Mealor

Around two billion people around the world watched the wedding of Prince William and Catherine Middleton last year. That’s the mother of all shop windows for the Welsh composer Paul Mealor, whose motet Ubi Caritas was sung on that occasion.

 

Published: April 23, 2012 at 2:44 pm

COMPOSERS: Mealor
LABELS: Decca
ALBUM TITLE: Mealor
WORKS: Now Sleeps the Crimson Petal; Stabat Mater; Locus Iste; Ave Maria; Ubi Caritas; She Walks in Beauty; O Vos Omnes; Salvator Mundi: Greater Love
PERFORMER: Tenebrae/Nigel Short
CATALOGUE NO: Decca 476 4814

Around two billion people around the world watched the wedding of Prince William and Catherine Middleton last year. That’s the mother of all shop windows for the Welsh composer Paul Mealor, whose motet Ubi Caritas was sung on that occasion.

It’s sung again on this selection of Mealor’s choral music, its mixture of expressive lyricism with occasional unexpected harmonic shadings beautifully rendered in Tenebrae’s impeccable performance. The same penchant for peppering his writing with sudden twists of harmony and modulation characterises the four settings of Now Sleeps the Crimson Petal, premiered in 2010. ‘Upon a Bank’ is the most distinctive of these, a balletic movement, brilliantly executed by Nigel Short’s singers.

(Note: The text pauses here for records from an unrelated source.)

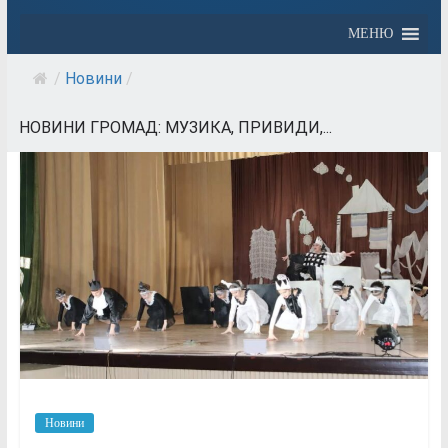
МЕНЮ
/
Новини
/
НОВИНИ ГРОМАД: МУЗИКА, ПРИВИДИ,...
Новини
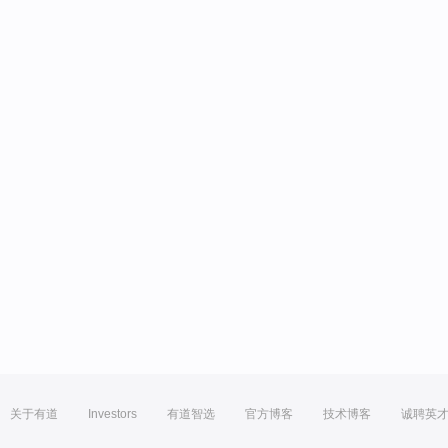
关于有道
Investors
有道智选
官方博客
技术博客
诚聘英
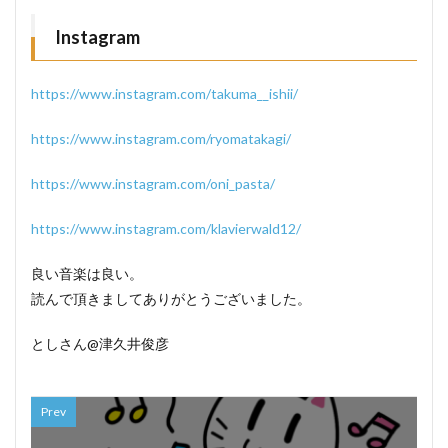
Instagram
https://www.instagram.com/takuma__ishii/
https://www.instagram.com/ryomatakagi/
https://www.instagram.com/oni_pasta/
https://www.instagram.com/klavierwald12/
良い音楽は良い。
読んで頂きましてありがとうございました。
としさん@津久井俊彦
Prev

It’s arguable that the easy warmth and approachability of Mealor’s idiom doesn’t sit as appropriately with the subject-matter of the Stabat Mater, which has more the whiff of concert hall than cloister about it. Salvator Mundi is more convincingly inward, traces of melismatic writing giving the warp and weft of the music more intricate detail than in the other pieces.